-------- PAGE EXTRACT
Qualified Mortgage (QM) process outlined
The federal government’s Consumer Financial Protection Bureau (CFPB) issued a rule for the qualified mortgage (QM) that becomes effective in January 2014. The QM creates consumer protection rules for mortgage lending that could make it harder for some buyers to get a mortgage.
The QM information recently released gives loan servicers, industry watchers and consumers a look at the rulemaking process. The rule, which implements a part of Wall Street reform enacted three years ago, forces lenders to make sure loan applicants demonstrate a reasonable ability to repay. If they show that ability, it’s considered a “qualified mortgage.” The rule sets out standards for what’s measured.
The agency says it took into account the needs of both consumers and the mortgage industry in making the rule.
----------------
GIVEN REQUEST A =>
Reproduce the listing lines exactly, from the start of the listing through the line containing "Question: Does orange", with both ends included. Leave the pictures out of your copy.
-------- GIVEN DATA
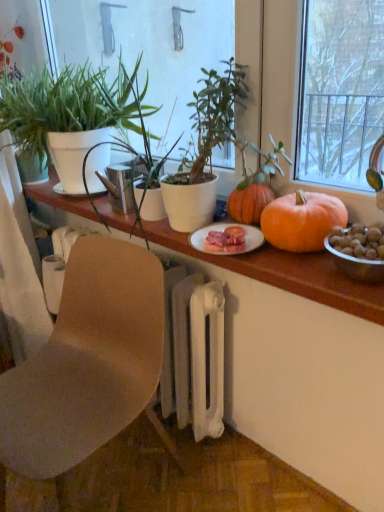
Question: From the image's perspective, does orange matte pumpkin at center appear higher than green matte plant at left, positioned as the 2th houseplant in right-to-left order?

Choices:
 (A) no
 (B) yes

Answer: (A)

Question: Is green matte plant at left, acting as the 1th houseplant starting from the left, located within orange matte pumpkin at center?

Choices:
 (A) yes
 (B) no

Answer: (B)

Question: Is orange matte pumpkin at center at the right side of green matte plant at left, acting as the 1th houseplant starting from the left?

Choices:
 (A) yes
 (B) no

Answer: (A)

Question: Is orange matte pumpkin at center shorter than green matte plant at left, positioned as the 2th houseplant in right-to-left order?

Choices:
 (A) yes
 (B) no

Answer: (A)

Question: From a real-world perspective, is orange matte pumpkin at center beneath green matte plant at left, positioned as the 2th houseplant in right-to-left order?

Choices:
 (A) yes
 (B) no

Answer: (A)

Question: From a real-world perspective, is orange matte pumpkin at center on top of green matte plant at left, acting as the 1th houseplant starting from the left?

Choices:
 (A) yes
 (B) no

Answer: (B)

Question: From a real-world perspective, does orange matte pumpkin at center stand above brown matte chair at lower left?

Choices:
 (A) no
 (B) yes

Answer: (B)

Question: Does orange matte pumpkin at center have a larger size compared to brown matte chair at lower left?

Choices:
 (A) no
 (B) yes

Answer: (A)

Question: Is orange matte pumpkin at center aimed at brown matte chair at lower left?

Choices:
 (A) no
 (B) yes

Answer: (A)

Question: Is brown matte chair at lower left at the back of orange matte pumpkin at center?

Choices:
 (A) yes
 (B) no

Answer: (B)

Question: Is orange matte pumpkin at center thinner than brown matte chair at lower left?

Choices:
 (A) yes
 (B) no

Answer: (A)

Question: Is orange matte pumpkin at center placed right next to brown matte chair at lower left?

Choices:
 (A) no
 (B) yes

Answer: (A)

Question: Could you tell me if green matte plant at left, positioned as the 2th houseplant in right-to-left order, is facing green matte plant at center, the 2th houseplant in the left-to-right sequence?

Choices:
 (A) no
 (B) yes

Answer: (A)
----------------
GIVEN REQUEST B =>
Answer these questions from the qualified mortgage page:
(i) In what month and year does the rule become effective?
(ii) What must loan applicants demonstrate under the rule?
(iii) Whose needs does the agency say it took into account in making the rule?

FINAL ANSWER A =>
Question: From the image's perspective, does orange matte pumpkin at center appear higher than green matte plant at left, positioned as the 2th houseplant in right-to-left order?

Choices:
 (A) no
 (B) yes

Answer: (A)

Question: Is green matte plant at left, acting as the 1th houseplant starting from the left, located within orange matte pumpkin at center?

Choices:
 (A) yes
 (B) no

Answer: (B)

Question: Is orange matte pumpkin at center at the right side of green matte plant at left, acting as the 1th houseplant starting from the left?

Choices:
 (A) yes
 (B) no

Answer: (A)

Question: Is orange matte pumpkin at center shorter than green matte plant at left, positioned as the 2th houseplant in right-to-left order?

Choices:
 (A) yes
 (B) no

Answer: (A)

Question: From a real-world perspective, is orange matte pumpkin at center beneath green matte plant at left, positioned as the 2th houseplant in right-to-left order?

Choices:
 (A) yes
 (B) no

Answer: (A)

Question: From a real-world perspective, is orange matte pumpkin at center on top of green matte plant at left, acting as the 1th houseplant starting from the left?

Choices:
 (A) yes
 (B) no

Answer: (B)

Question: From a real-world perspective, does orange matte pumpkin at center stand above brown matte chair at lower left?

Choices:
 (A) no
 (B) yes

Answer: (B)

Question: Does orange matte pumpkin at center have a larger size compared to brown matte chair at lower left?

FINAL ANSWER B =>
(i) January 2014
(ii) A reasonable ability to repay
(iii) Both consumers and the mortgage industry